Michelle Sperlich, associate professor in the School of Social Work, is using the funding from the grant for a psychoeducational program for pregnant survivors of trauma. The program, Survivor Moms’ Companion (SMC), helps pregnant persons navigate post-traumatic stress and related issues during pregnancy, birth and postpartum. 

This project is a continuation of Sperlich’s work developing trans-disciplinary interventions to address the connection between sexual violence and other trauma, particularly in relation to reproductive health and childbearing. She also focuses on the importance of adopting trauma-informed approaches in perinatal spaces, better preparing social workers in violence prevention and addressing health disparities. Specifically, the grant funding will support equitable access to the SMC project by creating and distributing a Spanish version of the intervention materials. 

“This effort to increase access will help to provide for the sustainability of the SMC at BPPN (Buffalo Prenatal-Perinatal Network) and further its trajectory of research capacity more broadly,” Sperlich says. 

The project will partner with BPPN to conduct a preliminary, randomized trial of the SMC this year.

Despina Stratigakos.

Despina Stratigakos, professor in the School of Architecture and Planning, is a writer and historian whose research explores how power and ideology function in architecture. She looks for stories that shake up our ideas of the past and our relationship to it. In the classroom, she aims to “make everyone detectives and discover pieces of a puzzle we didn’t know existed.”

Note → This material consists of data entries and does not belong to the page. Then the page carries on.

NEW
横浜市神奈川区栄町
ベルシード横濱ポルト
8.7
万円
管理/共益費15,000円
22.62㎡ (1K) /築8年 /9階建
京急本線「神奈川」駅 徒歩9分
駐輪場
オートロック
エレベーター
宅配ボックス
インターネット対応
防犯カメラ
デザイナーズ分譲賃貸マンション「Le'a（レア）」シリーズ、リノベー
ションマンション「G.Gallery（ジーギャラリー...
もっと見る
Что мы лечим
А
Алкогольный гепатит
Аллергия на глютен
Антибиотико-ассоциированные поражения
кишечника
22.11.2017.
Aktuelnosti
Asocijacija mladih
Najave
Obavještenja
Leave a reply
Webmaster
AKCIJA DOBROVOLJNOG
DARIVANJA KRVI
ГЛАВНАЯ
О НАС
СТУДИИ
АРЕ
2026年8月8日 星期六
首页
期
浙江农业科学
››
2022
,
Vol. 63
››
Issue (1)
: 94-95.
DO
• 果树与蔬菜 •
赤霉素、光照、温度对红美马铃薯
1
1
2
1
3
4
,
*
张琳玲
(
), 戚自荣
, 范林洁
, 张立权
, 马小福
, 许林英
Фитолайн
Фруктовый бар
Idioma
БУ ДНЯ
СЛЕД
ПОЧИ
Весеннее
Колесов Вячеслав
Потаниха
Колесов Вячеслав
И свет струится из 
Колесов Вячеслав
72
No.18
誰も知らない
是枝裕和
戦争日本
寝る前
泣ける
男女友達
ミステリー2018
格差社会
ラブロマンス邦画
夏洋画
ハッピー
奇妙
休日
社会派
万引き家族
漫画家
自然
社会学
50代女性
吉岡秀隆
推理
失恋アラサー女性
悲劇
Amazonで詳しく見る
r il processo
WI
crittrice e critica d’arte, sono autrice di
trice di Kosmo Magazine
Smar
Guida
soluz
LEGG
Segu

The author of four books about issues of power, diversity and gender in architecture, Stratigakos will use the Gender Institute grant funding to support her newest project: a biography of Ella Briggs, an artist, designer and architect. Stratigakos is one of 15 historian-detectives based in four countries who are working together to research and write the biography of this “shadowy figure” who practiced in Vienna, New York, Berlin and London during the early 20th century.

“Briggs was a mysterious figure I encountered long ago, while researching my dissertation on pioneering women architects,” Stratigakos says. “I never forgot about her and, even years later, yearned to know more about her life and work. As it turns out, there were others just as curious as I was.”

Since Briggs practiced in numerous cities across the globe, a team approach was needed for the project, she notes. “We banded together to write the biography as a team, with contributors in many different locations.”

The grant will support the collaborative dimensions of the biography project — the team is hiring a writing coach to guide their efforts. Stratigakos plans to submit the biography later this year to Princeton University Press for publication.

Gwynn Thomas.

Gwynn Thomas, associate professor in the Department of Global Gender and Sexuality Studies, focuses her research on gender politics, feminist movements and women’s political leadership and participation. The grant from the Gender Institute will be used to complete in-country field research for a new manuscript, “Feminist Activism, Right-Wing Populism and the Struggle for Democracy in Latin America.” In this work, Thomas examines the relationships between the growth of vibrant feminist movements and the rise of a new form of right-wing politics in Chile and across Latin America over the past 20 years. 

Her current project is based on research she began in Chile in 2005 with the election of Michelle Bachelet, the country’s first female president. Thomas has studied how feminist activists and movements have been at the forefront of attempts to deepen democratic practices, strengthen women’s rights and equality, and confront broader social injustice. However, these movements have increasingly become the target of a new form of right-wing populism that is gaining ascendancy across Latin America, a populism rooted in a form of aggrieved hypermasculinity rooted in misogyny and homophobia, Thomas says. Her research will trace how these two opposing political movements and their interactions are shaping the current struggles over democracy, social justice and equality.  

Applications for the spring 2024 funding cycle for the Gender Institute’s Faculty Research Grants opens on March 4.